Space Dynamics Laboratory (SDL) is a nonprofit government contractor owned by Utah State University. SDL is the sole University Affiliated Research Center (UARC) for the United States Missile Defense Agency and the United States Space Force; and, is one of 15 UARCs in the nation for the United States Department of Defense. Together with Utah State University, SDL has completed over 420 successful space missions and deployed over 500 independent hardware and software systems into space.

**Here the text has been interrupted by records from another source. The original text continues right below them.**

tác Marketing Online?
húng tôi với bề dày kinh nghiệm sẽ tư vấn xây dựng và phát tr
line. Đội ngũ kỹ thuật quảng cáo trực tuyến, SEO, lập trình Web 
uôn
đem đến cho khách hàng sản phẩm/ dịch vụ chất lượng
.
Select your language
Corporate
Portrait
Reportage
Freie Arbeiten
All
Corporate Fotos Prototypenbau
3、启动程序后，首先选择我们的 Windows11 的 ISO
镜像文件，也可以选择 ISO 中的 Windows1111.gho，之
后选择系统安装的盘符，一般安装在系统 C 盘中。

SDL was formed in 1982 from the merger of Utah State University's Electro Dynamics Laboratories (founded in 1959) and the University of Utah's Upper Air Research Laboratory (founded in 1948). The corporation has been responsible for the design, fabrication, and operation of sensors on over 430 payloads ranging from aircraft and rocket-borne experiments to space shuttle experiments and satellite-based sensor systems. SDL provides sensor systems and supporting technologies to address challenges for the United States government. SDL designs and develops electro-optical sensors, builds small satellites, provides calibration services, and creates real-time data reconnaissance systems.

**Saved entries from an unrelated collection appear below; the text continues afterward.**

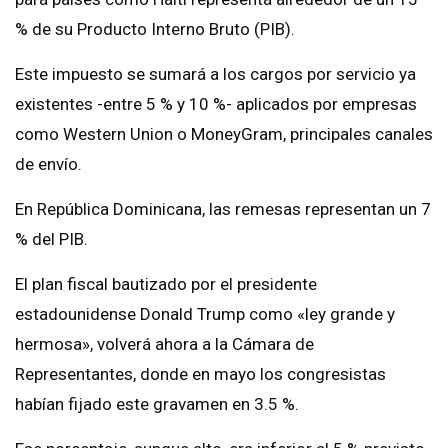
% de su Producto Interno Bruto (PIB).
Este impuesto se sumará a los cargos por servicio ya
existentes -entre 5 % y 10 %- aplicados por empresas
como Western Union o MoneyGram, principales canales
de envío.
En República Dominicana, las remesas representan un 7
% del PIB.
El plan fiscal bautizado por el presidente
estadounidense Donald Trump como «ley grande y
hermosa», volverá ahora a la Cámara de
Representantes, donde en mayo los congresistas
habían fijado este gravamen en 3.5 %.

SDL employs over 900 engineers, students, and professional staff at facilities in Logan, Utah; Albuquerque, New Mexico; Bedford, Massachusetts; Dayton, Ohio; Huntsville, Alabama; Houston, Texas; Los Angeles, California; and Washington, D.C.

== History ==
SDL origins date back to 1948 with experiments by the University of Utah Upper Air Research Laboratory (UARL) to measure electron density in the upper atmosphere of Earth utilizing German V-2 rockets. In 1959, the Electro-Dynamics Laboratories (EDL) was founded at Utah State University. The UARL relocated to Utah State University in 1970 and merged with EDL in 1982 to form SDL. One of the early missions involved measurements during Operation Dominic in 1962. In 1965, the laboratory participated in its 100th launch aboard a sounding rocket. In 1982, SDL participated in its first experiment (the Vehicle Charging and Potential experiment) aboard a space shuttle as part of STS-3.

== Projects for NASA ==
SDL has been a contractor for NASA on a variety of missions for decades.

In 2019, NASA selected USU to conduct the Atmospheric Waves Experiment (AWE) led by Mike Taylor. AWE involves an imager built at SDL that will be mounted on the International Space Station (ISS) to map airglow.

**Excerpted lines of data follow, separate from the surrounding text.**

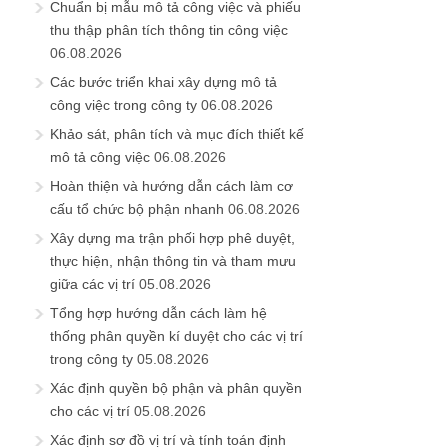
Chuẩn bị mẫu mô tả công việc và phiếu
thu thập phân tích thông tin công việc
06.08.2026
Các bước triển khai xây dựng mô tả
công việc trong công ty
06.08.2026
Khảo sát, phân tích và mục đích thiết kế
mô tả công việc
06.08.2026
Hoàn thiện và hướng dẫn cách làm cơ
cấu tổ chức bộ phận nhanh
06.08.2026
Xây dựng ma trận phối hợp phê duyệt,
thực hiện, nhận thông tin và tham mưu
giữa các vị trí
05.08.2026
Tổng hợp hướng dẫn cách làm hệ
thống phân quyền kí duyệt cho các vị trí
trong công ty
05.08.2026
Xác định quyền bộ phận và phân quyền
cho các vị trí
05.08.2026
Xác định sơ đồ vị trí và tính toán định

Other NASA projects include:
- Thermal links for infrared instruments on the James Webb Space Telescope.
- SDL built and tested the Wide-field Infrared Survey Explorer (WISE) science instrument, which was used to discover thousands of minor planets and numerous star clusters. Its solid hydrogen coolant was depleted in February 2011 and then in 2013, WISE was given a second mission, with the title Near-Earth Object Wide-field Infrared Survey Explorer (NEOWISE) to search for comets and asteroids that might impact the earth, including Comet NEOWISE.
- SDL designed, manufactured, and tested the cryogenic subsystems for the focal plane assemblies of Orbiting Carbon Observatory (OCO) and of OCO-2.
- Solar occultation for ice experiment (SOFIE) on board the Aeronomy of Ice in the Mesosphere (AIM) satellite was designed and fabricated at SDL.
- The Floating Potential Measurement Unit (FPMU) designed and built by SDL monitors surface charging of the International Space Station (ISS).
- The detector electronics assemblies for the OSIRIS-REx Camera Suite (OCAMS) to image the asteroid, search for outgassing plumes, and document the sample acquisition.
- Cryogenic Infrared Radiance Instrumentation for Shuttle (CIRRIS 1A) flew onboard Space Shuttle Discovery in 1991 as part of STS-39. CIRRIS was used to measure phenomena such as airglow and auroral phenomenology. SDL designed, built, and tested the instrument.
- A subsystem for the Plankton, Aerosol, Cloud, ocean Ecosystem (PACE) satellite was built at SDL.
- WIRE was a space telescope built and tested at SDL, part of an $80 million mission. The telescope failed soon after launch and SDL representatives accepted responsibility for the failure.